I was impressed when I learned that Oprah Winfrey made $71 million in just one day.

But the performance on Friday of Jeff Bezos--to say nothing of that of Larry Page, Sergey Brin, Mark Zuckerberg, and Bill Gates--makes her haul look like chump change.

Earnings reports came out Friday, and tech stocks soared on the news. The biggest winner of all was Bezos, because Amazon's stock closed at $599.03 per share on Friday. That represented a 6.2 percent jump in one day, which increased the value of Bezos's stake by $2.9 billion.

That means his net worth is now $53.2 billion, which means he lags behind only Gates and Warren Buffet as the third-richest American, according to Bloomberg.

(The reason for the jump: Amazon analysts and shareholders had braced for an expected loss of 13 cents per share, but the mega-retailer reported instead that it was in the black for the quarter--a 17 cents per share profit.)

He wasn't the only winner though, as Alphabet (the new parent company of Google), Facebook, Microsoft, and other technology stocks jumped, too. Here's how some of the other tech giants fared:

Larry Page, CEO of Alphabet saw his net worth jump at least $2.5 billion. (Alphabet stock rose 5.6 percent Friday, on news that its profit was up 16 percent from the same period a year ago.)

_Supplied material_
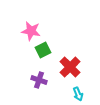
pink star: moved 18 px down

_To be done_
1: Summarize the article on Friday's tech stock gains in two sentences.
2: Duplicate everything in the article on Friday's tech stock gains from "I was impressed" down to "according to Bloomberg.".

_Results_
1: After earnings reports came out Friday, tech stocks soared, and the biggest winner was Jeff Bezos: Amazon's stock jumped 6.2 percent to close at $599.03, raising the value of his stake by $2.9 billion and putting his net worth at $53.2 billion, which makes him the third-richest American behind Gates and Buffett, according to Bloomberg. Other tech giants also gained, with Alphabet CEO Larry Page's net worth rising at least $2.5 billion as Alphabet stock climbed 5.6 percent.

2:
I was impressed when I learned that Oprah Winfrey made $71 million in just one day.

But the performance on Friday of Jeff Bezos--to say nothing of that of Larry Page, Sergey Brin, Mark Zuckerberg, and Bill Gates--makes her haul look like chump change.

Earnings reports came out Friday, and tech stocks soared on the news. The biggest winner of all was Bezos, because Amazon's stock closed at $599.03 per share on Friday. That represented a 6.2 percent jump in one day, which increased the value of Bezos's stake by $2.9 billion.

That means his net worth is now $53.2 billion, which means he lags behind only Gates and Warren Buffet as the third-richest American, according to Bloomberg.